Last week, Samsung officially introduced two new offerings with very large screens, the Galaxy Note 5 and the Galaxy S6 Edge+. Both devices are very similar in terms of their technical specifications and the hardware design is also inspired by the flagships they introduced this year. They feature the metallic frame and glass on front and back giving them a premium look that has been praised on the Galaxy S6 lineup. The Galaxy S6 Edge+ didn't change much from its regular version besides the larger display and a few internals, but the Galaxy Note 5 changed drastically in terms of hardware compared to last generation's model and a few features were compromised, the new model no longer supports expandable memory and it doesn't feature a removable battery. Another notable feature that is missing from both devices is the IR port that was used to control most electronics at home.
The IR blaster was included even in the Galaxy S6 and the Galaxy S6 Edge that were introduced earlier this year, so it seems rather odd that the company didn't include it in the newer devices.
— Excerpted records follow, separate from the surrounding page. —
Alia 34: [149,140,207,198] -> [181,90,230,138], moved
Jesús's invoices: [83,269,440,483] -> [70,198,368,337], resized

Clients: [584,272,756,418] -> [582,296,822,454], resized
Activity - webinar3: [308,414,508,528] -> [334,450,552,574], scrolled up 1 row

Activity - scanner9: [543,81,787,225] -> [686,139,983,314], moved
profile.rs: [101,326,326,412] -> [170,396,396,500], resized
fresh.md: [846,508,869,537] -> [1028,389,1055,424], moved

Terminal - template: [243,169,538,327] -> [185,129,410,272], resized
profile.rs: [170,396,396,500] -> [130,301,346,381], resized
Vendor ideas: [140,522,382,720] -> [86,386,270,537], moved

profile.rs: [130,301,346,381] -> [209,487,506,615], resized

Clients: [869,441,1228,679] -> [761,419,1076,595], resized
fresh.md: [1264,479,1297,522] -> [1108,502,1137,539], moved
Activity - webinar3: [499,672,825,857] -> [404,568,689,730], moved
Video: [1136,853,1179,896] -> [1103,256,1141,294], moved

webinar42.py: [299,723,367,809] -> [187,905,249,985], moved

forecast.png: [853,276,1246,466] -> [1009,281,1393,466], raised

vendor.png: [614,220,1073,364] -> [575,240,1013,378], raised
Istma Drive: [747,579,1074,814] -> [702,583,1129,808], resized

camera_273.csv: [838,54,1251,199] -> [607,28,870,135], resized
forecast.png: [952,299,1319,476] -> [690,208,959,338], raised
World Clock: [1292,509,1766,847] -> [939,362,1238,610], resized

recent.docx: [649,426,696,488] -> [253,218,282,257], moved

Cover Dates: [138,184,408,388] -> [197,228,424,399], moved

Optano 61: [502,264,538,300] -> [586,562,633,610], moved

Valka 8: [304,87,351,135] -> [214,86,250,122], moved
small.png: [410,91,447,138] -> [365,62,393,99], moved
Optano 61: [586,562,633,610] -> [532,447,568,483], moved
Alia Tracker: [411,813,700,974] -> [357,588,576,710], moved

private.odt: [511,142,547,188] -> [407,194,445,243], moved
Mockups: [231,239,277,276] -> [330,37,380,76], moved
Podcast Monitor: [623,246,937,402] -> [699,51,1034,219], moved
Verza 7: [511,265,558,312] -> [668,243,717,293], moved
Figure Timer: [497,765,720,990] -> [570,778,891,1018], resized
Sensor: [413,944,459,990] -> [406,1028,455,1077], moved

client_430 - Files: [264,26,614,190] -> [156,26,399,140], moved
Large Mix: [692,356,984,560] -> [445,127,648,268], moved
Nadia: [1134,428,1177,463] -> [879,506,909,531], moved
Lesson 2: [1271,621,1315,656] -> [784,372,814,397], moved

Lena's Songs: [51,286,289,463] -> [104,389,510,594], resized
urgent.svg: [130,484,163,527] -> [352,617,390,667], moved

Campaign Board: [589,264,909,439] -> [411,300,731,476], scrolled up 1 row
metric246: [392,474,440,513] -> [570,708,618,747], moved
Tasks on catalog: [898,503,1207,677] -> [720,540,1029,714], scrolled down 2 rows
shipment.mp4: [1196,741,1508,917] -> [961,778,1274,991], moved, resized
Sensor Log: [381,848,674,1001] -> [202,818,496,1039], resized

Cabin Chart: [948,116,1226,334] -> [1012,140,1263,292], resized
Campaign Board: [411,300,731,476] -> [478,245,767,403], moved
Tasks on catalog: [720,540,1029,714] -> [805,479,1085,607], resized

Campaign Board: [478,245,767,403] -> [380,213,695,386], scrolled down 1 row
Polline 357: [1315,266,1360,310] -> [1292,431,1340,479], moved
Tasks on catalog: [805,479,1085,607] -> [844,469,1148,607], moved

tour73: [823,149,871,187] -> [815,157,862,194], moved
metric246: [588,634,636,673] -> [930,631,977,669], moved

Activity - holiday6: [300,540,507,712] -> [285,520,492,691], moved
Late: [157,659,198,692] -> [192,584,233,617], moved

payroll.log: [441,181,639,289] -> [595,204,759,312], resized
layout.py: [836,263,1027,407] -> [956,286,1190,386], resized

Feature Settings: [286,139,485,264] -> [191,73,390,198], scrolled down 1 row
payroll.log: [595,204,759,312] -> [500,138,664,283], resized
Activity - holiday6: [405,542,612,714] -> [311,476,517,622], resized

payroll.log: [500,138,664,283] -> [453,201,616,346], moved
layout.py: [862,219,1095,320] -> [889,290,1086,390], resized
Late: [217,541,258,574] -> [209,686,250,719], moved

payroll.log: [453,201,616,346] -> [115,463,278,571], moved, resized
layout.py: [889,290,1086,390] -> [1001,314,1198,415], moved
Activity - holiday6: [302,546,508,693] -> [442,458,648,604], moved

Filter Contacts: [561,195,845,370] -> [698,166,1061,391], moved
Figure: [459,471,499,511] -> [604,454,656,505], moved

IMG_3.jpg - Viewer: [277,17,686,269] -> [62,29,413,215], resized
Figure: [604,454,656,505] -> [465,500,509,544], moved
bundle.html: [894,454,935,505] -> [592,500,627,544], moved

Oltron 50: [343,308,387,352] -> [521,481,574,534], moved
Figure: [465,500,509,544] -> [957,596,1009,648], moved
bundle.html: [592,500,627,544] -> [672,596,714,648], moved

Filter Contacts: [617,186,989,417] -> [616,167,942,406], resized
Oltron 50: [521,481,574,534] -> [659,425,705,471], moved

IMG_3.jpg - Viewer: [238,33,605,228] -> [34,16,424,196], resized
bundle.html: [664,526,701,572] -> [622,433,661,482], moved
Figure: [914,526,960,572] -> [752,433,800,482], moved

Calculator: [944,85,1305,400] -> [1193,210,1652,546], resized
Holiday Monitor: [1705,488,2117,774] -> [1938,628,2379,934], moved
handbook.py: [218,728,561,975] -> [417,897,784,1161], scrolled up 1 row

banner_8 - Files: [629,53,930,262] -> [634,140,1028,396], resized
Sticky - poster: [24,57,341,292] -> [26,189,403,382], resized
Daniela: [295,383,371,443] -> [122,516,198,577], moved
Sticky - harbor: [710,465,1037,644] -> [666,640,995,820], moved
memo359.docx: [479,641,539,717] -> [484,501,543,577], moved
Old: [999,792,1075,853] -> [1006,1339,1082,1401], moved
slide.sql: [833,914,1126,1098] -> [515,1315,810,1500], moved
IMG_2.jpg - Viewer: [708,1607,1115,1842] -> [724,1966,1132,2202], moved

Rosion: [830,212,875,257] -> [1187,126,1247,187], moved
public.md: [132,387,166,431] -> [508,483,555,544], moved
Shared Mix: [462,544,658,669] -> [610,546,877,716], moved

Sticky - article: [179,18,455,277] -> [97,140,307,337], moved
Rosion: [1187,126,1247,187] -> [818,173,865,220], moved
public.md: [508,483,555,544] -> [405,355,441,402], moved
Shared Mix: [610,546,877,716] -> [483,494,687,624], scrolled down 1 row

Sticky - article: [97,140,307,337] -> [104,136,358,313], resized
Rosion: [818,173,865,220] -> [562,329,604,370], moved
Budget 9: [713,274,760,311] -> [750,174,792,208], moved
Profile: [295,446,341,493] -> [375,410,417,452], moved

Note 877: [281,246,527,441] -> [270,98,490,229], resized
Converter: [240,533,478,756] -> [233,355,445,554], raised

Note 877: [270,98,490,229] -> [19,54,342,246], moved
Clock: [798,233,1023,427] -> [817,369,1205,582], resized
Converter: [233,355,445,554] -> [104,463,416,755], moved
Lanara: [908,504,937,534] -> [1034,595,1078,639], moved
SamMobile made a poll to check if their readers would actually miss that feature and the conclusion is that the vast majority of them will. Interestingly, Peel, which has a universal remote app noticed this and communicated through their Twitter account "Poll by @SamMobiles reveals 89% use IR infrared blaster on #Samsung phones. Samsung skips IR on new Note 5, S6 Edge+", thus communicating to potential buyers of either of the new phones what they would be missing and probably that they'd like Samsung to notice that a large number of people really care about this feature.
Samsung had partnered with Peel and even had that app preinstalled in the Galaxy S6 and the Galaxy S6 Edge, which let users control TVs, game consoles, streaming devices, Blu-ray players, AV receivers and even air conditioners, all of those using the IR blaster. It is said to work in over 200 countries and 110 of them offer Program Guides. The Note lineup, in particular, was known for having phones with no compromises in terms of features and they were meant for power users, so perhaps Samsung would reconsider adding them in future generations. The sales of their devices should be an indicator that supports any of these theories.